Did you also know that motorized bikes need a stoplight, taillight, and a horn? If they don’t have those items, motorized bikes are not street legal. And it’s not just those three items. For a complete list of what is needed for a motorized bicycle to be legal, check out http://www.itd.idaho.gov/dmv/driverservices/documents/motorcycle_manual.pdf
We were recently contacted by a member of the public on our ACSO Twitter (@AdaCoSheriff) asking for clarity on what the rules were for bikes with a motor.
If you want to do a deep dive, check out Idaho Code 49-114 (http://legislature.idaho.gov/idstat/Title49/T49CH1SECT49-114.htm).
We’ll stick to the main points here. One thing motorized cyclists do not need to be street legal is to have a driver’s license or insurance.

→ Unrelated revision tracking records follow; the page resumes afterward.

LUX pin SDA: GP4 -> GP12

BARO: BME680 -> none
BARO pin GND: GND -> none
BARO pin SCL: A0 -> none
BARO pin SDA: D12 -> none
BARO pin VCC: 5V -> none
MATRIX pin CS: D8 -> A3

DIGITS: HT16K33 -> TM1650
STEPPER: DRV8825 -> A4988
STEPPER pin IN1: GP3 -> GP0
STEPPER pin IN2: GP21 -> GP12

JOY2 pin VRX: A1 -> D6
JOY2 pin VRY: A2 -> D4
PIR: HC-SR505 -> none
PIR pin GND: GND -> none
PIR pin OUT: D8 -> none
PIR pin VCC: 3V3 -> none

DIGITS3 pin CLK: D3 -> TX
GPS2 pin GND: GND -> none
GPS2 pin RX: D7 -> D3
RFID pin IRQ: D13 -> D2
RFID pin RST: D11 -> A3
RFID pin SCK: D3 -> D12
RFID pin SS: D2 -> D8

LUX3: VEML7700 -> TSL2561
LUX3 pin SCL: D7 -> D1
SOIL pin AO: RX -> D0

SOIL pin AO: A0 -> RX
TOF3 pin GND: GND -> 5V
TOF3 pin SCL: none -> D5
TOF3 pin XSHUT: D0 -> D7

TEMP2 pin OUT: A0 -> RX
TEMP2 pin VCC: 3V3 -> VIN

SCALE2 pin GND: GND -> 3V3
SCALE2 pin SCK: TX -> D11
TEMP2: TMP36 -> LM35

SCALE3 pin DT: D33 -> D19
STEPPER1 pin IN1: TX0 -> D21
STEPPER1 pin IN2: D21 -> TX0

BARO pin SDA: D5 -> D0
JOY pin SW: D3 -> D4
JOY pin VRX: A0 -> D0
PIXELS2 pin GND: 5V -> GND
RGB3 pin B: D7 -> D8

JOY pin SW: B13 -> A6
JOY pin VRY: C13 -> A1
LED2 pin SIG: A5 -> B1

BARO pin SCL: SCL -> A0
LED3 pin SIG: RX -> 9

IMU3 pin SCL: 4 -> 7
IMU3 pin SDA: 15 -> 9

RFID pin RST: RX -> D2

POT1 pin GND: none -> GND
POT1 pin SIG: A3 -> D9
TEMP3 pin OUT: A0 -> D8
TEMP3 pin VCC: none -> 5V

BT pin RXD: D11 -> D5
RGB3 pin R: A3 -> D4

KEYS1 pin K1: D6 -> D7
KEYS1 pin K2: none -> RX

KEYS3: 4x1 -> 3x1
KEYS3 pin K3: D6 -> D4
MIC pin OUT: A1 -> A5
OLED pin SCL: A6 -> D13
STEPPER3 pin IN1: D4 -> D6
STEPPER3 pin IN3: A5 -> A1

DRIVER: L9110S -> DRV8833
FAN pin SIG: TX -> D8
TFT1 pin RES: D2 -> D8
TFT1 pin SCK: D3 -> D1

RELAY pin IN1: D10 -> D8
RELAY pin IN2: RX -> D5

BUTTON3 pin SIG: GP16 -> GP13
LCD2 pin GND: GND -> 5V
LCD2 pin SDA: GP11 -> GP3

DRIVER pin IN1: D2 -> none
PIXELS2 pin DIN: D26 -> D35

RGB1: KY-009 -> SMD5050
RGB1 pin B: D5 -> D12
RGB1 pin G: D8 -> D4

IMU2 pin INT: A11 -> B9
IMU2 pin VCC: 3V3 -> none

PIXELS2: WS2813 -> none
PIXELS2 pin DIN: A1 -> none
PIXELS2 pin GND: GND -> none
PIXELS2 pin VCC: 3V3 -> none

The main point is this. Once someone puts a motor on a bike, it is becomes just like a motorcycle, scooter, or moped — when the motor is on. That means they are just like a car or any other motorized vehicle and must follow all regular traffic rules.
If the motor is on and the cyclist is still pedaling, that doesn’t matter. It’s still a motorized vehicle.
The only way such vehicles can be legally in a dedicated bike lane is if the cyclist has turned the motor off and is pedaling.
If cyclists use a motor and are in a dedicated bike lane, they risk getting a ticket. If they do not have the legally required equipment, they risk getting a ticket.